Bookstore budget battles

It’s the first week of September—my social media group chats flood with messages now that our courses’ syllabi have been released. My eyes light up in excitement as my life as a university student finally kickstarts. That excitement, however, quickly morphs into concern as some bookstore browsing unveils the hefty prices of the textbooks that my pre-college research over the summer had warned me about. 

With my limited knowledge of economics and a little bit of research, I understand that the reason why textbooks are so expensive is because publishers don’t expect more than a couple hundred sales. This low expectation is rooted in the fact that the market for university textbooks is limited to (obviously) university students. The anticipated low demand for textbooks forces publishers to raise prices because developing textbooks takes years and costs quite a lot, pushing prices to soar as high as $300. Besides involving expert input, colour production, illustration, graphics and additional software, textbooks cost an arm and a leg. The economic justification of it all, however, does not make me feel any better about spending around $300 CAD a semester for books I will only use for four months. I’m an incoming university student without a job, and so, as financially dependent as I am on my parents, the guilt weighing on my conscience as I muster the courage to ask them to pay that much money is pretty damn nerve-racking. 
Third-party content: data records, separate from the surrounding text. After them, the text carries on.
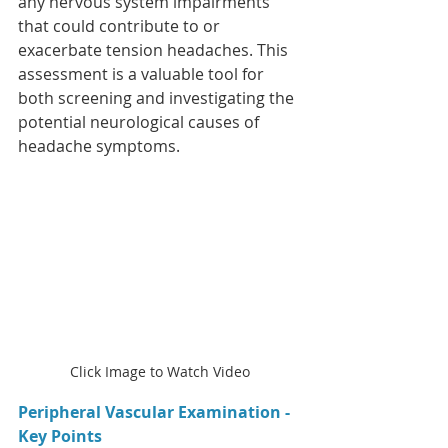
any nervous system impairments 
that could contribute to or 
exacerbate tension headaches. This 
assessment is a valuable tool for 
both screening and investigating the 
potential neurological causes of 
headache symptoms.
Click Image to Watch Video
Peripheral Vascular Examination - 
Key Points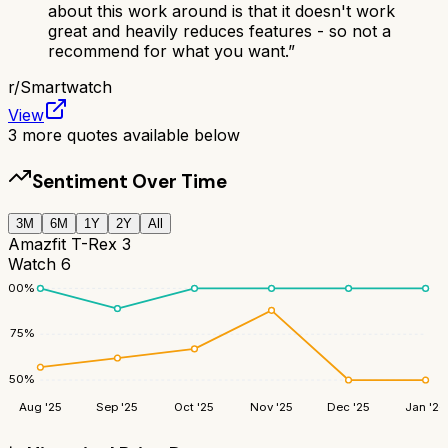
about this work around is that it doesn't work
great and heavily reduces features - so not a
recommend for what you want.
”
r/
Smartwatch
View
3
more quotes available below
Sentiment Over Time
3M
6M
1Y
2Y
All
Amazfit T-Rex 3
Watch 6
100
%
75
%
50
%
Aug '25
Sep '25
Oct '25
Nov '25
Dec '25
Jan '26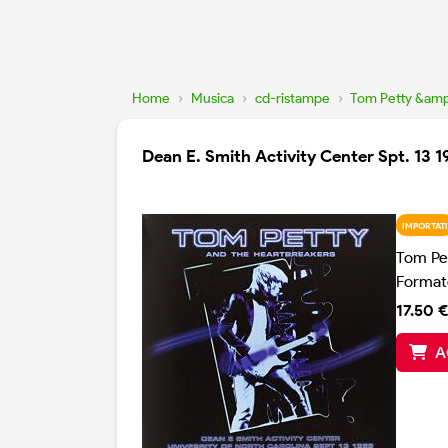
Home
›
Musica
›
cd-ristampe
›
Tom Petty &amp
Dean E. Smith Activity Center Spt. 13 
IMPORTATI
Tom Pe
Format
17.50 €
A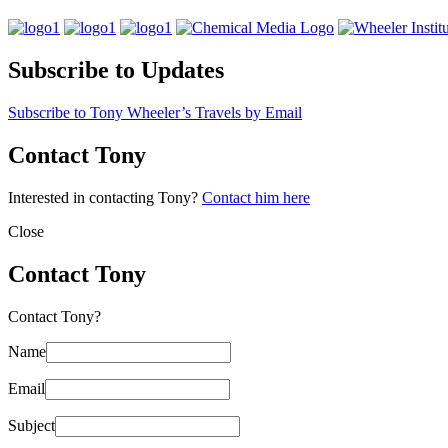
Subscribe to Updates
Subscribe to Tony Wheeler’s Travels by Email
Contact Tony
Interested in contacting Tony?
Contact him here
Close
Contact Tony
Contact Tony?
Name
Email
Subject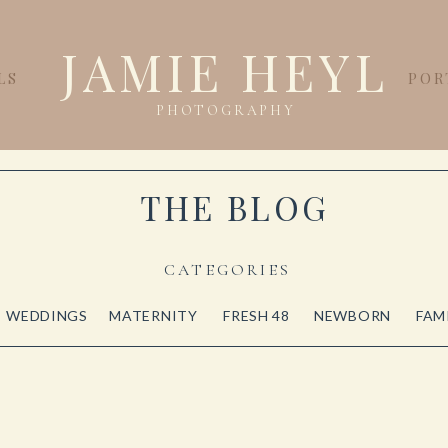
JAMIE HEYL
LS
POR
PHOTOGRAPHY
THE BLOG
CATEGORIES
WEDDINGS
MATERNITY
FRESH 48
NEWBORN
FAM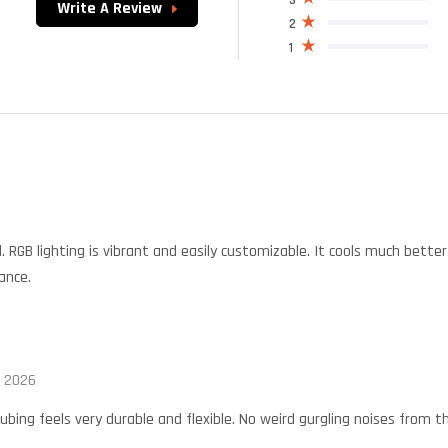
Write A Review
2
1
 RGB lighting is vibrant and easily customizable. It cools much bette
ance.
, 2026
ubing feels very durable and flexible. No weird gurgling noises from 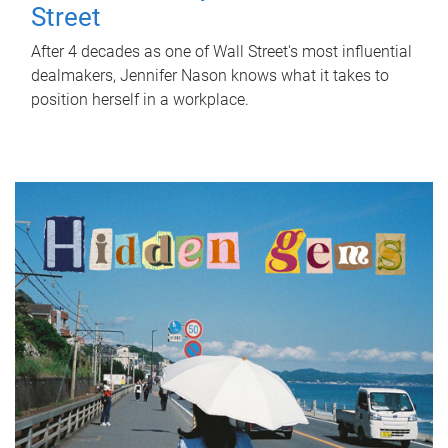
Street
After 4 decades as one of Wall Street's most influential
dealmakers, Jennifer Nason knows what it takes to
position herself in a workplace.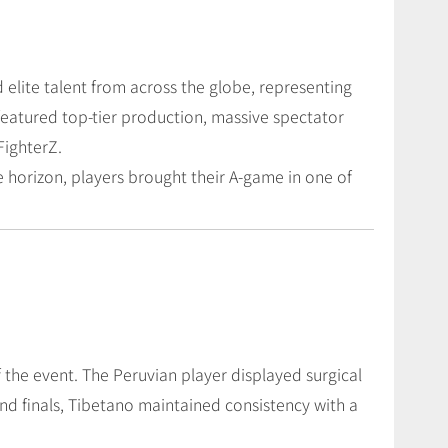
 elite talent from across the globe, representing
featured top-tier production, massive spectator
FighterZ.
 horizon, players brought their A-game in one of
 the event. The Peruvian player displayed surgical
nd finals, Tibetano maintained consistency with a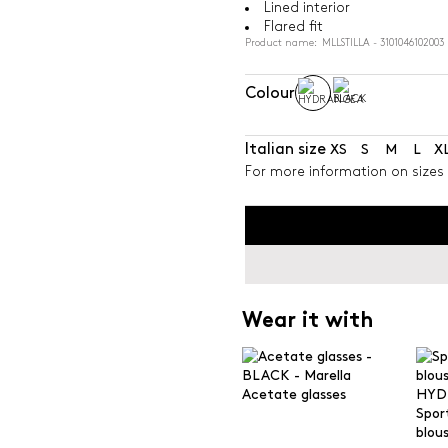
Lined interior
Flared fit
Product name: MLLSTILLA - 3101046102003
Colour
Italian size
XS
S
M
L
X
For more information on sizes 
Wear it with
Acetate glasses
Spor
blou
As any student would (I think), I instinctively turn to a website through which I might be able to obtain the books by less *ahem* legitimate means. Eureka, I found them! Wait, but here’s the thing—I need to buy my math book through Perusall in order to be able to complete my assignments and be graded on my annotations. There is no way around it. Save my parents $138.00 CAD (sorry, no, $100.00—the class was offered 50-year access to the book by Perusall, rather than permanent access, for $38 CAD less… bless their hearts) or pass my class? The decision was a no-brainer. And, based on my Reddit research, many other courses have backed their students into the same corner as well. 

The monetization of education has always been a topic of deep frustration for me, especially considering that many students worldwide either skip out on college entirely due to lack of affordability or choose not to buy their textbooks at all, at the inevitable expense of their academic success. Alongside the correlation between financial status and college admission success, textbook prices demonstrate that education has become more of a luxury than a right. When I told my mom that downloading the textbook’s PDF off a website was not possible, her defeated reply to my question about whether I should buy the book was, “Do we even have the choice?” Heartbreaking.
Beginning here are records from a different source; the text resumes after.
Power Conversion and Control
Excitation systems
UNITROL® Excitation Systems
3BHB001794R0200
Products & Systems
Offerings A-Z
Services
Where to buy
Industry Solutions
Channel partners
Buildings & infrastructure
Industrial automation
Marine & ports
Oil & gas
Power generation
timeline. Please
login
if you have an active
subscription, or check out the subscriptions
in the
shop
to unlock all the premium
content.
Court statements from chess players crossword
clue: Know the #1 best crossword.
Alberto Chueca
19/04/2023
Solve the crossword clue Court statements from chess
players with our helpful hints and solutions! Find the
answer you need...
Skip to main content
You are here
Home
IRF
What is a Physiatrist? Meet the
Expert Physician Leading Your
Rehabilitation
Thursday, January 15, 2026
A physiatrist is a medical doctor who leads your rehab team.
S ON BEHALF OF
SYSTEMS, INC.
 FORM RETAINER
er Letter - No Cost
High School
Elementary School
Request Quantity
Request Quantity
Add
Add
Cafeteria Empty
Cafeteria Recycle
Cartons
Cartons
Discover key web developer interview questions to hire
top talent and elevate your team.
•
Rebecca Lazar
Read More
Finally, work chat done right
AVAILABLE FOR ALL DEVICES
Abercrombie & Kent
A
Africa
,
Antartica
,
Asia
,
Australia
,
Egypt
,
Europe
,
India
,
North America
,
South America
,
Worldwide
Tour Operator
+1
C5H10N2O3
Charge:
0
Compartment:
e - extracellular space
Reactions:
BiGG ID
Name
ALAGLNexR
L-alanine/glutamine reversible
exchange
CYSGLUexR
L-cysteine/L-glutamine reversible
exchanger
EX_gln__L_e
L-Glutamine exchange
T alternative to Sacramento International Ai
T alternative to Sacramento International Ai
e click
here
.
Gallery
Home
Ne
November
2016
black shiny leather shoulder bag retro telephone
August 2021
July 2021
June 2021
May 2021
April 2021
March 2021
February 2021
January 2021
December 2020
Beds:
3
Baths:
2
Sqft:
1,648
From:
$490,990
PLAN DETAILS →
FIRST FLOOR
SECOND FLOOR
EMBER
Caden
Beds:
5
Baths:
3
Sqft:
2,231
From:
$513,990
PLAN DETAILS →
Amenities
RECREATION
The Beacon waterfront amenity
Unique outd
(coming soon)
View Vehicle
I think I speak for all college students when I say, thank God for used books, rentals, and free PDFs. The decades-old stereotype that college students work on a tight budget holds true, and we are all inevitably scrambling to obtain our textbooks at the lowest price possible. Tuition costs, residence costs, meal plans, and student loans make going to university difficult enough. On top of this pre-existing difficulty, a study conducted in 2009 for the Bill and Melinda Gates Foundation showed that the prices of textbooks played a vital role in many students’ decisions to opt out of college entirely. What should be part of the package deal of being a university student has evolved into a major threat to student success. Plus, the demand for textbooks continues to decline as college students use alternative ways to obtain them. As such, prices keep hiking up in order to maintain publishers’ profit from sales. And with the textbook market being dominated by only a few publishing companies, the lack of competition eliminates any possibility of price reductions.

At this point, we’re all eagerly searching for ways to deal with such exorbitant prices. I, for one, am actively looking for a job in order to alleviate financial pressure off my parents’ shoulders, especially amid an economic crisis back home. Severe local currency depreciation makes it even more expensive to buy my university textbooks priced in CAD. I know of many others who have either chosen to share textbooks with each other or work with less well-formatted—but free—versions. I feel less alone when I realize that penny-pinching is a shared experience. But the value of solidarity does not help our pockets. This is not to say that our professors have not been helpful; several professors have posted the necessary textbook/reading chapters on Quercus or referred students to rentals or used textbooks from the bookstore. The efforts of such professors have certainly not gone unappreciated. But with the limited quantity of such books, most students are left needing to buy new or digital copies for no less than around $70 apiece.

All in all, I genuinely hope that some sort of financial reform hits the education sector in the near future. With the pandemic making finances harder on all of us, it is my wish that nobody experiences unnecessary hardship. All we can do is help each other out, and keep a lookout for discounts and offers. We will undoubtedly need them.